About 35 years ago the TV series "Soap" was cancelled due to a well-organized threat of a sponsor boycott in response to an openly gay character on the show.
Earlier this week Phil Robertson, a star of "Duck Dynasty" and apparently an avowed Christian, was suspended by the A&E Network for making what some considered anti-gay remarks in an interview with GQ magazine.
The obvious contrast to your average culture warrior would be "See how society is becoming coarsened and hostile to religious faith." I have a different view, however: When you seek authority and money by turning people into scapegoats they or their allies will respond -- maybe not next month or next year, but they will respond eventually.
Folks may remember the very first anti-gay-rights campaign with singer and former Miss America runner-up Anita Bryant in 1977 in Miami as the focal point. After her side "won" she shared a long kiss with her then-husband and said, "This is how it's done, fellas." (Her marriage fell apart soon after that.)
From the outset I felt that the campaign displayed arrogance and focused on pushing folks around, which to me always contradicted Biblical principles; though I did and do believe that homosexual conduct is indeed sinful, in this instance I sided with the gay community. In a poem I wrote in 1979 and published in the high school newspaper, I warned that they'd be back, angry.
But a funny thing happened over time: The gay community actually gained sympathy. Perhaps because folks thought as I did that gays were being bullied. Perhaps gays were being more reasonable in their demands. Perhaps many of the people who were anti-gay began to get to know gays -- who may have been in their own families and even in churches.
By the 1990s things began to shift, with a local gay-rights organization disbanding about 20 years ago because it believed that its objectives had been reached. Today no one bats an eye at a "gay-straight alliance" in high schools in response to bullying of gay teens.

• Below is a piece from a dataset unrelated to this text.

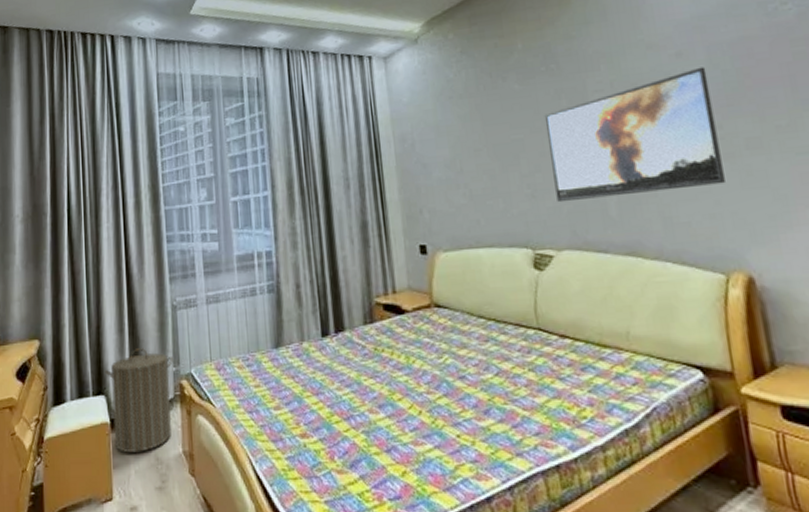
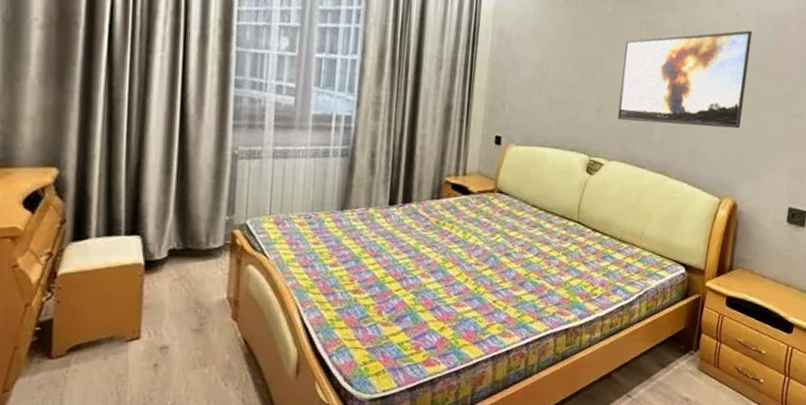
laundry hamper: present [105,348,174,453] -> none [143,192,228,295]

So when Robertson's interview was published, most of the resultant vitriol went against him. (Now, you can argue that the A&E Network was concerned only about the money it might lose if it didn't suspend him -- but then again, so was ABC in 1978.)

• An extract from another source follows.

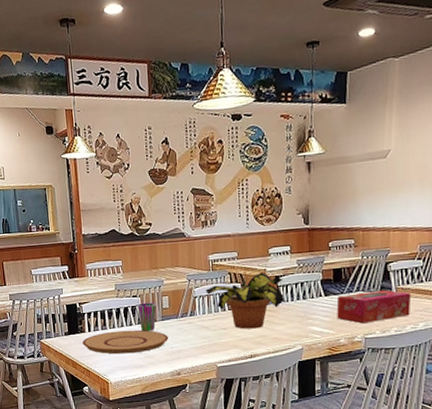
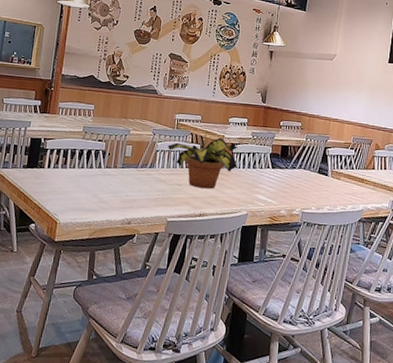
plate: present [82,329,168,354] -> none [39,171,125,197]
cup: present [137,302,157,332] -> none [100,148,120,177]
tissue box: present [336,290,411,324] -> none [280,170,344,199]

The point, however, is that too often Christians have isolated homosexuality as a particularly gross sin when the Bible doesn't even go that far. There's no indication that gays were ever considered an existential threat to society and culture; if anything, during the writing of the New Testament it was considered "normal" among Gentiles. (That's why Paul wrote to the early church saying that Christians should avoid it -- in essence, "We as believers don't want to be associated with that.")
That misunderstanding, and not merely contempt for the Christian faith, is what got Robertson in trouble. I think we need to rethink the entire enterprise -- and get it right.